[AIM OF THE EXERCISE] Reproduce word for word the part of the listing below that begins at the line containing "collector number: 7362" and ends after the line containing "country: Philippines".

Start of DATASET ROWS

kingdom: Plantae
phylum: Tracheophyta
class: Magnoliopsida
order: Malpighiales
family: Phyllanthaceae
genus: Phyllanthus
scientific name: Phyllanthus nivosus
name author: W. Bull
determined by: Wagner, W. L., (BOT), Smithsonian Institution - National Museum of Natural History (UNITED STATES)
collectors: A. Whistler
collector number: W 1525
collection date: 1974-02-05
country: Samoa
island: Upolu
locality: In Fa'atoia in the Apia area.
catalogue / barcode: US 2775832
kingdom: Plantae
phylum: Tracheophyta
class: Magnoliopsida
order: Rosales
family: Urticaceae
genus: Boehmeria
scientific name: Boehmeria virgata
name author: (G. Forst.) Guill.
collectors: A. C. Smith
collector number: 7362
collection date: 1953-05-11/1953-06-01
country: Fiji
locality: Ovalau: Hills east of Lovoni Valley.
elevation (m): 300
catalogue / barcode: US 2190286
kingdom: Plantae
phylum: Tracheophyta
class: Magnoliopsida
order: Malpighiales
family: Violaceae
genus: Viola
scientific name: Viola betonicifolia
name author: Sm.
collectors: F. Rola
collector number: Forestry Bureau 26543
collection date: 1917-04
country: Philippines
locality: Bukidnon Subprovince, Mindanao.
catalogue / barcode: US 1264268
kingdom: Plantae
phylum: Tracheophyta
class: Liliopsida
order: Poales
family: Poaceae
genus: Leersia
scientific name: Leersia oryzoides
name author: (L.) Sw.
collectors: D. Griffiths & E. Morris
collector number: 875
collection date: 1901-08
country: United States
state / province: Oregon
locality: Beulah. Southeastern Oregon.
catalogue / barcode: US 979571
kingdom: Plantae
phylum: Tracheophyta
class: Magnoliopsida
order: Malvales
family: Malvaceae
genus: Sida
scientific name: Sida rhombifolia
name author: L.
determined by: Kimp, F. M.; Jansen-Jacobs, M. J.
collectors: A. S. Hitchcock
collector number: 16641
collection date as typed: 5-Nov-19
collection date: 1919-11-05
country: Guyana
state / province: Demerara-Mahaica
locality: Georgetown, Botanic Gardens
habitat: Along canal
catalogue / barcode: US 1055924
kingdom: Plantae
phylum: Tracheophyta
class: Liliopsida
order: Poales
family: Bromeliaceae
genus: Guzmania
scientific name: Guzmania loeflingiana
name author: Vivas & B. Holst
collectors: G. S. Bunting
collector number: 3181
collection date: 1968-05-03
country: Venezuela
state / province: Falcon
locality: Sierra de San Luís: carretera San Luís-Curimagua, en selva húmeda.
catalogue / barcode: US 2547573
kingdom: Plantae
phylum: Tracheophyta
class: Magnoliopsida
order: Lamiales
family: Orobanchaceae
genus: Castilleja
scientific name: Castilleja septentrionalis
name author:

End of DATASET ROWS

[FINAL ANSWER]
collector number: 7362
collection date: 1953-05-11/1953-06-01
country: Fiji
locality: Ovalau: Hills east of Lovoni Valley.
elevation (m): 300
catalogue / barcode: US 2190286
kingdom: Plantae
phylum: Tracheophyta
class: Magnoliopsida
order: Malpighiales
family: Violaceae
genus: Viola
scientific name: Viola betonicifolia
name author: Sm.
collectors: F. Rola
collector number: Forestry Bureau 26543
collection date: 1917-04
country: Philippines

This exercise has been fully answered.